-- TASK STATEMENT --
Continue the passage about the Frontera Women's Foundation, starting right after its final sentence.

-- SELECTED EXTRACT --
[Start of Attachment]
Frontera Women's Foundation raises money to support the work of non-profit organizations that serve low-income women and girls. The Foundation aims "to promote social change, provide health care, ensure economic justice, end gender violence and encourage education and workforce development."

Money raised by the Foundation is gifted in the form of grants to organizations that support the mission statement. Some of the grant-making directly supports low-income communities on both sides of the Rio Grande borderline to encourage grassroots capacity building linked to sustainable development. In 2005 FWF completed its first round of grant-making and has awarded more than $160,000. The FWF supports a range of projects including direct services, counseling, support groups, education, self-esteem and personal development. The Foundation works with organizations that support the intellectual, cultural, social, and personal needs of women and girls.
[End of Attachment]
-- RECORDS SHOWN --
[Start of Attachment]
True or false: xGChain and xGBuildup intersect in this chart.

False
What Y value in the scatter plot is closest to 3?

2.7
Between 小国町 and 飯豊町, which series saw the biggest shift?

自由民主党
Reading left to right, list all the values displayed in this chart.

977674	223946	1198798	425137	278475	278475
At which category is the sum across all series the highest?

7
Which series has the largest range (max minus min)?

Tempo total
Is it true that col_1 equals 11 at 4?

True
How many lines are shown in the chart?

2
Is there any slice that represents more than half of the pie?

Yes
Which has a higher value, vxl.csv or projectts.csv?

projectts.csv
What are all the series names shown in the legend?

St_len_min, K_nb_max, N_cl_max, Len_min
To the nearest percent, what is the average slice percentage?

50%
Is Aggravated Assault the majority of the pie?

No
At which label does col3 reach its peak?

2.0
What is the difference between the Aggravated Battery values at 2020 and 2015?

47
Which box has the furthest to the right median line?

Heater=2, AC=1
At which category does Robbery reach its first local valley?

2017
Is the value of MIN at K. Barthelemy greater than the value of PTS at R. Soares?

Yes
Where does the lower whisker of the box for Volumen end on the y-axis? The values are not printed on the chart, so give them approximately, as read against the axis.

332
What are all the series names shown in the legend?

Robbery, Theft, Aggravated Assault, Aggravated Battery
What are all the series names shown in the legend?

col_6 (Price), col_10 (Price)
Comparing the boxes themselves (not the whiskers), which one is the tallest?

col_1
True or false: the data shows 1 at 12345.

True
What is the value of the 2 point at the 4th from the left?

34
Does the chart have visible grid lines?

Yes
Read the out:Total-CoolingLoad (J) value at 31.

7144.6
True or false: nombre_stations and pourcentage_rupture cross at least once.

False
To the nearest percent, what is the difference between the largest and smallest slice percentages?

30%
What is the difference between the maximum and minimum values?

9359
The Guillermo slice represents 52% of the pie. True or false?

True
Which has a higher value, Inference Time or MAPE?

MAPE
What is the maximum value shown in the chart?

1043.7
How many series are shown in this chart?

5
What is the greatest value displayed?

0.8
[End of Attachment]
-- RESULT FOR THIS TASK --
== Affiliations and campaigns ==

=== Sexual assault prevention ===
With funding from the Frontera Women's Foundation, the Amistad Family Violence and Rape Crisis Center of Del Rio, Texas launched an educational campaign alerting girls to the dangers of date rape. The program also educated young men on what constitutes consensual sexual relations. The financial support from FWF helped to produce educational materials and training sessions.

=== Family literacy project ===
The FWF supports Brownsville Literacy Center of Brownsville, Texas, which encourages mothers of English language learners to participate in the academic community of their children. The funding from FWF supports weekly parenting classes and English language classes.

=== Victims of domestic violence ===
The Frontera Woman's Foundation supports the Center Against Family Violence (CAFV) in El Paso, Texas. With help from the Foundation, the CAFV provides a transitional living program for families as they become self-sufficient.

=== Women as peacemakers ===
The FWF supports Centro Mujeres de la ESperanza of El Paso, Texas. This organization serves single women with children with empowerment seminars and classes designed to enrich the self-esteem and self efficacy of underprivileged women. Funds from the FWF support courses such as Values and Life, Women as Peacemakers, and the Women's Spirituality Conference.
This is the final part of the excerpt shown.